## Activity
Below are the records; retype them exactly and omit each picture.

## Source data
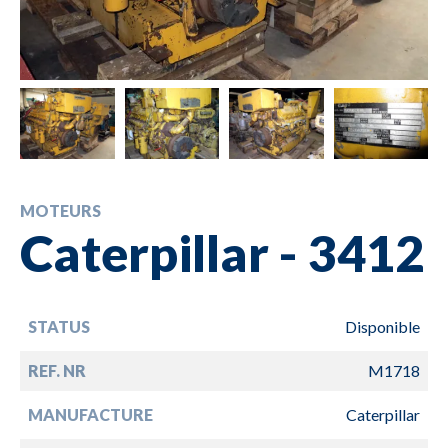
MOTEURS
Caterpillar - 3412
STATUS
Disponible
REF. NR
M1718
MANUFACTURE
Caterpillar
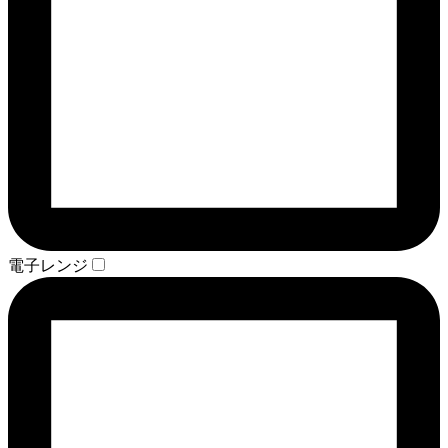
電子レンジ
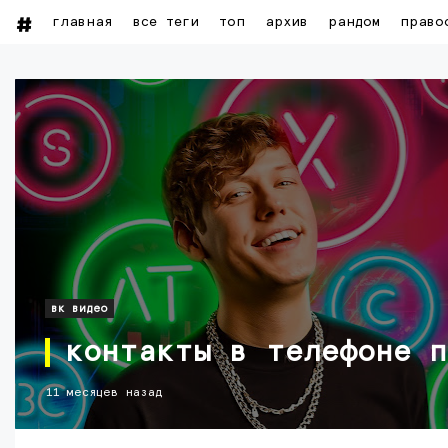
главная
все теги
топ
архив
рандом
право
вк видео
контакты в телефоне п
11 месяцев назад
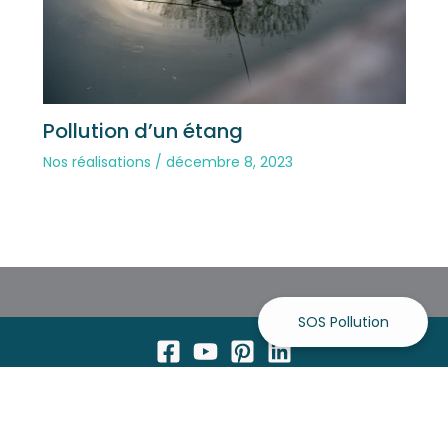
Pollution d’un étang
Nos réalisations
/
décembre 8, 2023
SOS Pollution
Mentions légales et conditions d'utilisation
|
Politique de
confidentialité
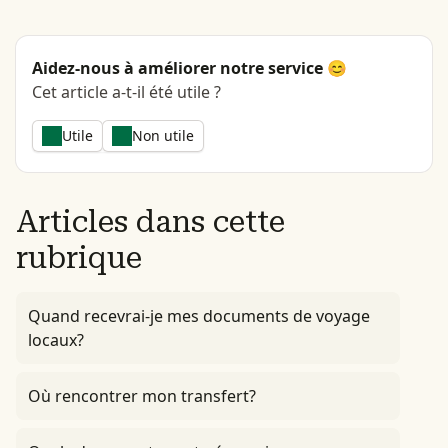
Aidez-nous à améliorer notre service 😊
Cet article a-t-il été utile ?
Utile
Non utile
Articles dans cette
rubrique
Quand recevrai-je mes documents de voyage
locaux?
Où rencontrer mon transfert?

## Task answer
MOTEURS
Caterpillar - 3412
STATUS
Disponible
REF. NR
M1718
MANUFACTURE
Caterpillar
電子レンジ
главная
все теги
топ
архив
рандом
право
вк видео
контакты в телефоне п
11 месяцев назад
Pollution d’un étang
Nos réalisations
/
décembre 8, 2023
SOS Pollution
Mentions légales et conditions d'utilisation
|
Politique de
confidentialité
Aidez-nous à améliorer notre service 😊
Cet article a-t-il été utile ?
Utile
Non utile
Articles dans cette
rubrique
Quand recevrai-je mes documents de voyage
locaux?
Où rencontrer mon transfert?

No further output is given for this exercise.